__The task__: Copy the lines below word for word, leaving the picture out of your answer.

__Entries shown__:
****

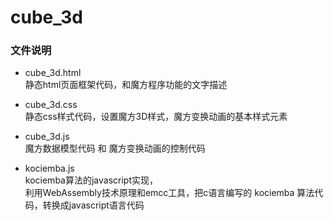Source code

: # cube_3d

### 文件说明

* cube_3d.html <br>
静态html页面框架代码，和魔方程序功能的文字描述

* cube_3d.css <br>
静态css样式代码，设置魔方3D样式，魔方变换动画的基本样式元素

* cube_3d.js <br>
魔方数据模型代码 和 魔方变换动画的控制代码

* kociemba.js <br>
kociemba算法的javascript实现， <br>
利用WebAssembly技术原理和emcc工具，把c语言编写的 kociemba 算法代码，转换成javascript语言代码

****

__Answer space__:
Source code

: # cube_3d

### 文件说明

* cube_3d.html <br>
静态html页面框架代码，和魔方程序功能的文字描述

* cube_3d.css <br>
静态css样式代码，设置魔方3D样式，魔方变换动画的基本样式元素

* cube_3d.js <br>
魔方数据模型代码 和 魔方变换动画的控制代码

* kociemba.js <br>
kociemba算法的javascript实现， <br>
利用WebAssembly技术原理和emcc工具，把c语言编写的 kociemba 算法代码，转换成javascript语言代码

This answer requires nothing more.